23. Dezember. Montag. Sehr unruhige Nacht, oft aufgewacht, dazwischen lebhafte und blöde Träume. Immer noch Kopfschmerzen und verspannte Schultern.
Endspurt!
Die Stadt leert sich, die Zugezogenen verlassen Berlin Richtung Heimat, es gibt wieder Parkplätze. Und die Zurückgebliebenen tun das einzig Sinnvolle an diesem Montag: Sie gehen einkaufen.
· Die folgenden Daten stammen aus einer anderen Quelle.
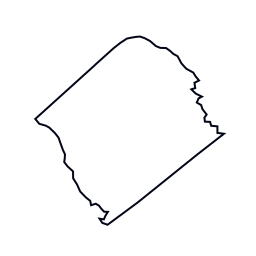 Ibema, Paraná, Brazil (Robinson projection), rotated 314°
{"feature_id": "56859067B69632194829853", "entity_name": "Ibema", "entity_type": "district", "adm_level": 2, "iso_a3": "BRA", "parent_name": "Brazil", "parent_adm1": "Paraná", "projection": "robinson", "projection_center": [-53.02, -25.153], "detail": "fine", "context": "isolated", "style": "outline", "palette": "ink", "viewbox_px": 256, "rotation_deg": 314, "n_neighbors": 0, "source": "geoboundaries", "source_scale": "gbopen_adm2", "svg_char_len": 943}
<svg xmlns="http://www.w3.org/2000/svg" viewBox="0 0 256 256"><g transform="rotate(314 128 128)"><path d="M70.1,55.0L69.4,61.3L72.6,67.3L73.6,71.0L73.6,79.0L72.8,84.7L67.1,96.2L65.3,100.9L62.7,103.2L59.2,105.8L58.4,111.3L58.6,118.6L53.7,123.5L52.0,130.5L49.1,137.7L48.8,145.6L49.3,151.5L46.8,155.1L51.1,157.4L52.0,161.0L51.4,164.7L51.2,169.0L53.7,171.8L49.3,172.7L45.5,174.1L43.0,170.5L41.9,175.4L44.2,180.5L81.2,186.7L157.5,196.3L190.5,201.0L186.6,195.7L191.3,191.2L187.4,186.3L189.4,182.8L186.0,178.9L188.5,175.8L192.3,175.2L193.3,168.4L195.3,164.7L194.1,159.8L198.4,158.2L201.9,159.4L199.8,152.8L199.8,146.7L203.4,148.6L206.7,144.4L211.5,146.1L212.1,140.9L213.2,136.4L211.1,128.7L211.6,121.6L214.1,113.7L212.8,109.2L212.7,105.0L212.0,99.9L208.1,95.6L206.3,91.1L205.9,83.5L204.2,77.6L202.1,73.1L199.5,70.8L195.4,67.7L191.6,65.1L184.1,63.4L175.3,62.2L152.7,60.6L148.5,60.4L70.1,55.0Z" fill="none" stroke="#020617" stroke-width="2"/></g></svg>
Überall ist es brechend voll: In der Lebensmittelabteilung des Kaufhauses, im Baumarkt, in allen Supermärkten, in der Bank und bei der Post sowieso. Wahrscheinlich auch überall dort, wo es die letzten Wochen immer fast erschreckend leer war, dass ich schon dachte, Kaufen jetzt nur noch alle online? Nein, sie haben einfach abgewartet, gewartet auf diesen letzten langen Einkaufstag, auf Schnäppchen, auf Schlangen, auf Gedränge, auf genervte Menschen und erschöpfte Kinder, auf Lärm, auf Hitze, auf das pralle Leben. Sonst ist Weihnachten nicht Weihnachten.
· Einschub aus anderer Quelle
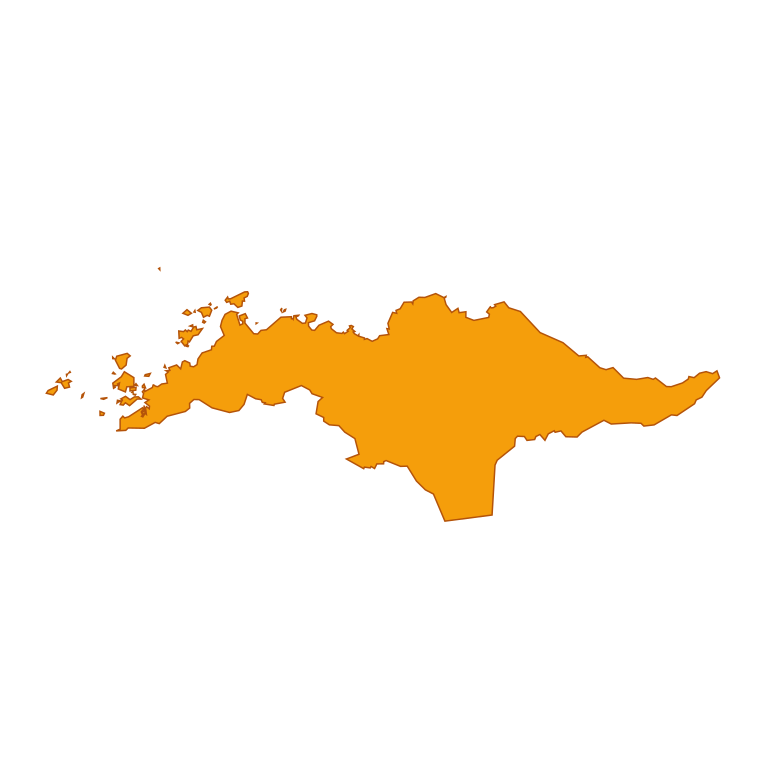 Iloilo, Iloilo, Philippines (orthographic projection), rotated 220°
{"feature_id": "2640588B17162343229623", "entity_name": "Iloilo", "entity_type": "district", "adm_level": 2, "iso_a3": "PHL", "parent_name": "Philippines", "parent_adm1": "Iloilo", "projection": "orthographic", "projection_center": [122.982, 11.053], "detail": "fine", "context": "isolated", "style": "filled", "palette": "amber", "viewbox_px": 768, "rotation_deg": 220, "n_neighbors": 0, "source": "geoboundaries", "source_scale": "gbopen_adm2", "svg_char_len": 6207}
<svg xmlns="http://www.w3.org/2000/svg" viewBox="0 0 768 768"><g transform="rotate(220 384 384)"><path d="M137.4,608.1L138.9,603.2L145.2,600.5L149.2,595.1L150.5,588.2L155.2,585.7L154.1,583.4L156.0,576.7L162.2,566.6L166.0,563.6L179.9,563.1L180.8,560.6L186.1,558.5L193.5,549.9L204.2,542.5L219.1,543.8L223.1,537.7L229.1,535.2L245.4,535.8L246.6,534.1L247.5,536.0L252.8,530.7L273.4,530.7L297.5,523.7L326.1,527.2L337.4,522.6L344.8,524.1L350.3,515.9L348.4,515.5L349.3,512.8L350.6,511.4L351.6,511.0L352.1,511.5L352.2,511.3L351.7,505.2L348.1,505.2L346.6,502.3L356.0,490.5L364.2,487.7L367.7,492.0L372.3,486.9L376.0,489.5L378.1,482.3L387.5,484.7L393.0,488.4L392.5,490.3L392.8,490.8L393.6,488.7L402.5,486.5L408.3,476.6L413.0,472.9L415.1,466.4L413.5,463.9L415.6,464.5L421.2,459.5L420.0,452.0L422.1,448.1L419.7,446.3L423.4,444.4L420.0,433.0L415.4,429.5L417.4,428.3L412.1,425.0L418.4,418.2L417.9,414.5L420.5,409.1L426.2,407.9L427.7,405.6L428.6,406.7L434.0,404.4L435.0,405.6L434.9,404.2L439.0,403.5L441.0,404.0L440.1,405.5L444.0,405.5L444.4,408.3L446.7,407.8L447.8,406.3L446.1,405.5L446.7,401.5L445.3,401.4L446.6,397.2L448.5,397.6L448.7,395.7L453.3,392.7L459.9,392.5L461.7,393.7L461.4,396.9L466.9,396.5L471.6,387.2L471.6,380.5L474.0,378.9L479.0,379.9L481.3,382.4L477.8,387.8L479.0,392.7L480.0,393.8L484.5,391.7L488.7,385.8L485.4,385.1L483.4,380.2L485.5,378.0L492.3,377.5L494.6,378.8L493.4,381.3L493.5,381.9L496.9,378.4L495.4,375.5L495.6,375.6L496.3,374.8L496.9,374.5L498.2,376.0L505.9,368.9L508.9,350.0L512.7,346.0L512.9,341.1L516.1,338.8L529.7,341.3L532.5,344.7L531.0,346.8L535.5,348.7L538.6,343.1L535.3,340.7L532.4,341.2L530.9,339.3L532.2,336.5L541.6,342.6L541.4,344.8L548.0,341.5L550.5,335.2L549.0,328.7L546.2,322.9L537.6,318.5L539.7,308.9L538.3,303.9L540.2,302.2L538.2,299.3L543.3,290.9L542.6,283.6L539.7,278.7L540.9,274.8L543.9,273.1L546.3,275.2L551.6,273.8L552.6,271.3L549.5,264.9L555.1,265.3L559.3,258.1L556.8,256.8L559.4,254.1L557.0,254.6L557.5,250.9L550.5,245.4L554.3,241.1L555.5,236.6L557.4,235.5L559.9,235.2L560.2,234.9L559.2,232.4L562.4,224.5L564.1,226.1L564.1,222.7L562.1,222.2L560.0,218.1L553.9,220.7L555.2,216.1L549.4,216.3L547.9,214.1L551.4,214.0L551.2,212.3L546.5,208.0L548.2,208.0L547.6,203.8L549.0,203.4L549.0,205.1L552.0,206.6L552.1,210.4L553.7,210.6L558.6,194.7L560.9,191.3L563.4,191.5L563.5,187.4L557.1,179.8L559.0,175.9L552.0,182.5L551.7,185.9L539.1,196.1L534.6,207.5L530.7,209.2L529.4,219.9L518.5,235.3L517.4,240.7L520.5,244.2L519.7,249.9L515.6,253.2L500.4,255.2L484.0,262.9L478.1,270.4L478.1,278.4L482.0,288.2L472.8,290.2L468.0,293.0L465.4,291.7L463.0,293.3L462.9,291.8L454.5,296.8L455.0,298.1L448.1,306.5L452.4,307.8L454.8,313.8L446.3,329.7L437.1,331.7L432.9,330.3L422.4,334.2L423.2,328.2L416.9,317.5L408.7,319.6L406.3,316.8L399.6,317.6L391.8,323.1L383.1,321.9L371.2,323.5L358.0,314.1L364.6,302.4L345.1,306.1L345.6,307.7L340.6,310.9L340.9,312.5L336.9,313.2L338.1,318.2L333.0,322.6L334.3,324.4L333.2,326.7L318.4,331.5L313.4,336.0L296.7,330.5L284.3,329.5L275.4,331.5L249.2,318.1L217.0,353.1L246.8,393.2L248.3,398.4L244.0,420.3L248.4,426.6L248.2,429.8L242.7,434.0L238.2,432.7L232.9,438.3L233.9,441.4L232.1,445.5L224.5,444.3L226.1,451.4L223.6,457.6L221.9,457.0L218.3,461.8L210.8,460.5L202.0,467.5L201.4,474.5L192.2,497.6L184.2,499.4L169.7,513.1L161.9,519.1L157.9,518.8L150.8,526.3L144.0,545.1L139.3,548.2L133.4,568.5L134.6,572.5L132.0,578.3L132.9,586.1L130.9,604.4L137.4,608.1ZM588.4,206.9L587.8,208.7L589.3,209.7L586.5,211.9L588.2,212.8L587.3,214.8L584.4,209.4L577.0,211.7L579.2,216.6L574.1,221.4L579.7,228.1L590.8,226.5L589.9,220.7L592.3,210.3L588.4,206.9ZM566.8,286.3L561.2,285.1L560.1,288.4L561.7,291.0L560.1,291.2L561.1,298.3L558.1,302.2L558.7,309.8L562.3,305.2L565.0,307.2L566.4,305.3L565.7,300.3L568.6,299.5L568.4,297.6L570.9,297.7L571.2,295.3L575.3,292.7L570.3,287.3L569.0,289.6L566.5,289.7L566.8,286.3ZM557.0,345.4L555.4,348.2L552.7,346.6L550.5,349.0L545.2,348.7L543.0,352.4L545.8,356.5L544.1,357.8L546.5,360.0L545.1,363.2L546.1,366.2L547.8,367.0L550.0,364.9L556.3,350.7L558.0,349.1L559.7,350.1L559.5,346.1L557.0,345.4ZM596.6,226.0L594.7,226.8L593.7,232.7L597.3,238.5L596.5,242.4L600.4,242.4L606.6,233.5L605.1,229.6L596.6,226.0ZM572.9,198.6L570.2,200.2L570.0,203.4L565.0,203.9L563.4,213.8L560.5,216.2L563.9,216.3L566.9,213.7L568.5,208.8L574.1,208.4L576.0,203.4L574.3,203.6L572.9,198.6ZM565.2,319.1L563.6,322.9L561.3,323.7L563.4,329.8L567.2,330.7L572.9,325.0L573.9,320.6L569.9,321.5L565.2,319.1ZM636.3,174.9L632.1,177.5L625.9,175.4L622.9,179.5L626.4,182.0L625.3,185.0L628.9,184.4L632.0,179.0L635.8,180.5L636.3,174.9ZM636.7,159.9L630.3,163.0L630.5,169.1L632.9,172.4L637.1,163.1L636.7,159.9ZM583.5,308.9L578.3,310.6L577.0,314.4L582.7,314.3L583.5,308.9ZM574.1,215.4L570.2,219.7L571.8,222.1L576.1,217.7L574.1,215.4ZM581.3,177.4L578.8,179.7L579.4,181.9L584.0,180.5L581.3,177.4ZM549.1,205.8L548.5,208.6L554.0,213.3L550.4,209.4L551.0,206.4L549.1,205.8ZM572.5,236.3L569.1,238.7L569.8,241.9L572.9,237.7L572.5,236.3ZM591.9,190.6L588.9,192.1L587.1,195.8L591.9,190.6ZM576.3,197.8L575.8,199.6L574.6,201.9L577.7,200.2L576.3,197.8ZM562.6,314.7L560.9,315.1L560.7,316.9L563.4,316.7L562.6,314.7ZM607.9,183.9L608.4,181.8L606.8,179.0L606.4,180.3L607.9,183.9ZM566.7,226.0L564.2,227.7L567.7,229.6L567.8,227.1L566.7,226.0ZM569.9,303.7L567.2,304.9L568.6,306.3L569.9,303.7ZM574.1,223.0L572.0,224.3L574.2,224.8L574.1,223.0ZM570.5,282.2L568.0,282.2L567.5,283.7L570.5,282.2ZM507.5,374.4L506.6,376.3L507.3,378.0L508.0,376.9L507.5,374.4ZM510.8,374.3L509.5,373.9L511.1,376.5L510.8,374.3ZM561.2,336.3L562.5,332.1L561.1,334.6L561.2,336.3ZM598.7,217.5L596.6,218.6L596.4,218.9L598.9,219.0L598.7,217.5ZM569.2,332.6L567.5,332.9L567.5,333.6L568.9,334.3L569.2,332.6ZM570.0,214.7L567.4,215.6L567.5,216.4L570.0,214.7ZM609.1,230.2L608.1,229.1L606.7,230.0L609.1,230.2ZM630.8,327.6L629.2,327.4L630.4,328.7L630.8,327.6ZM563.9,257.4L563.2,255.4L561.5,256.1L563.9,257.4ZM633.5,187.3L632.5,186.4L632.8,188.2L633.5,187.3ZM559.4,286.0L558.2,286.6L558.3,287.5L559.3,287.4L559.4,286.0ZM576.1,318.7L575.9,317.0L574.8,317.6L576.1,318.7ZM571.3,216.7L571.6,215.5L570.5,215.9L571.3,216.7ZM631.8,191.3L632.6,191.6L632.6,189.9L631.8,191.3ZM520.4,349.1L521.2,348.6L520.7,348.0L520.4,349.1Z" fill="#f59e0b" stroke="#b45309" stroke-width="1.5"/></g></svg>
Und da ich das alles weiß, da ich meine Pappenheimer kenne, stehe ich entspannt und gelassen in Warteschlangen, um das besondere Brot zu bekommen, meine Gänsebrust und meinen norwegischen Käse, denn ich habe alle Zeit der Welt, und heute habe ich beschlossen, die Menschen und das Leben zu lieben, und nichts und niemand kann mich davon abbringen.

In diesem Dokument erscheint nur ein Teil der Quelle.